D’abord, les Espagnols éliminent les Arawaks, le peuple amérindien qui occupe Hispaniola à l’arrivée de Christophe Colomb. Ils les remplacent par des esclaves africains. La France prend le relais et, en 1789, la colonie compte 570 000 habitants dont 510 000 esclaves, 22 000 Noirs et métis affranchis et 35 000 Blancs. Les débuts de Haïti sont une accumulation de malheurs.

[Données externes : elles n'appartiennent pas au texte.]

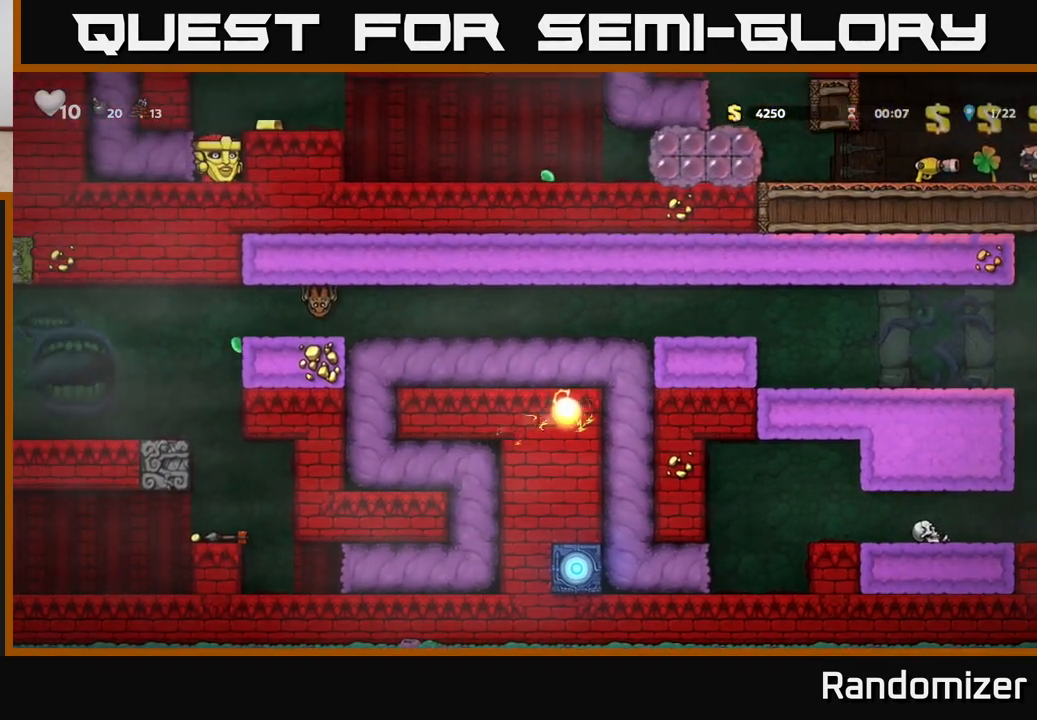
{"buttons": [], "left_stick": "center", "right_stick": "center", "events": []}
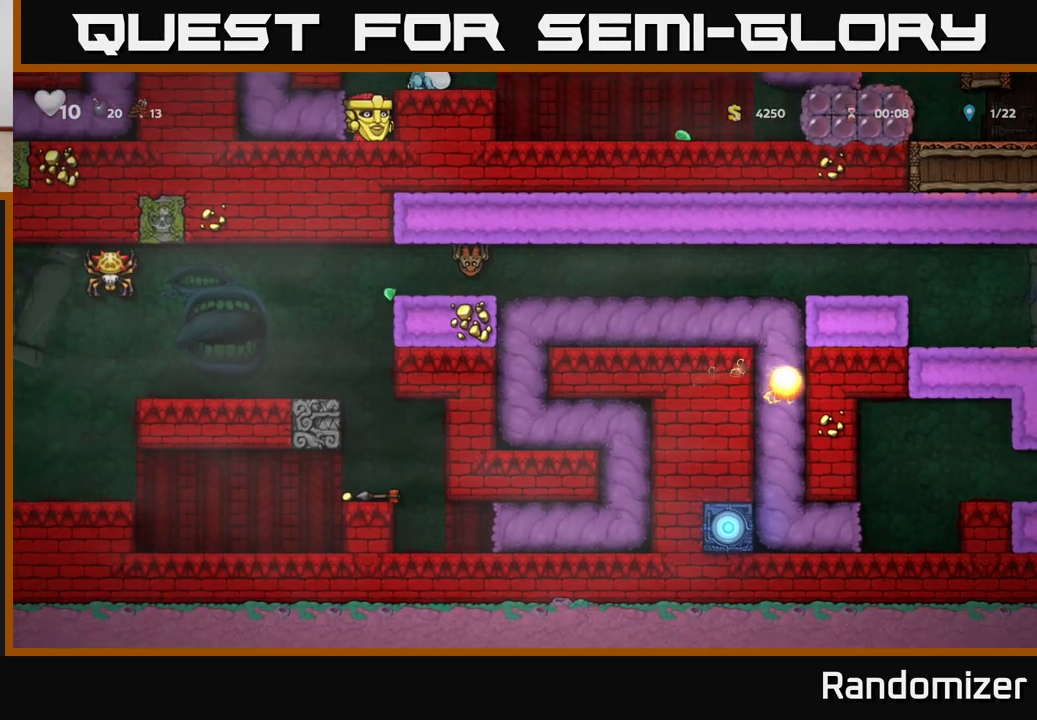
{"buttons": [], "left_stick": "center", "right_stick": "center", "events": []}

Son histoire moderne commence dans les séditions du XVIIIe siècle, en France comme sur l’île. Le soulèvement des esclaves en 1791 aboutit à l’interdiction de l’esclavage par la Convention, en 1794. C’est l’œuvre de Toussaint Louverture, esclave affranchi et lui-même maître de nègres, rallié aux chefs noirs avant d’en devenir le général. C’est à partir des malentendus de la libération que se met en place le système haïtien des rivalités, et l’imaginaire politique qui l’accompagne, encore actif maintenant.
Les mulâtres, jaloux de l’influence qu’ont gagnée les Noirs, déclenchent en 1799 avec un général français une guerre civile atroce que Toussaint remporte dans des flots de sang. Quand Bonaparte envoie le général Leclerc assurer le drapeau français sur Port-au-Prince et y restaurer l’ordre colonial, esclavage compris, Jean-Jacques Dessalines, à la tête des Noirs armés par les Américains, reprend le combat de Toussaint (déporté au Fort de Joux, à Pontarlier). Il repousse les troupes françaises et proclame l’indépendance (1803). Il en coûte à la révolution haïtienne un massacre et des cruautés inouïes. Un tiers de la population noire de 1789 a disparu en 1804, de même que 45 000 soldats français, et 10 000 colons. La fièvre jaune a aussi fait son œuvre.
Il en coûte surtout une dynamique de la vengeance qui ne s’arrête plus car aucun des hommes d’Etat qui se succèdent après l’assassinat de Jean-Jacques Dessalines («l’empereur Jacques 1er») par ses rivaux mulâtres, en 1806, ne parvient à fonder un Etat assez solide pour l’endiguer et la surmonter. Haïti reste donc une organisation pré-étatique où domine le rôle archaïque du «grand homme», le «gwo neg» dans sa version locale, un chef dont l’autorité est reconnue s’il peut procurer à son entourage les moyens de la vie et de la survie mais qui lui est retirée dès lors qu’il ne le peut plus, ou ne le veut plus – ce dont Aristide fait l’expérience aujourd’hui.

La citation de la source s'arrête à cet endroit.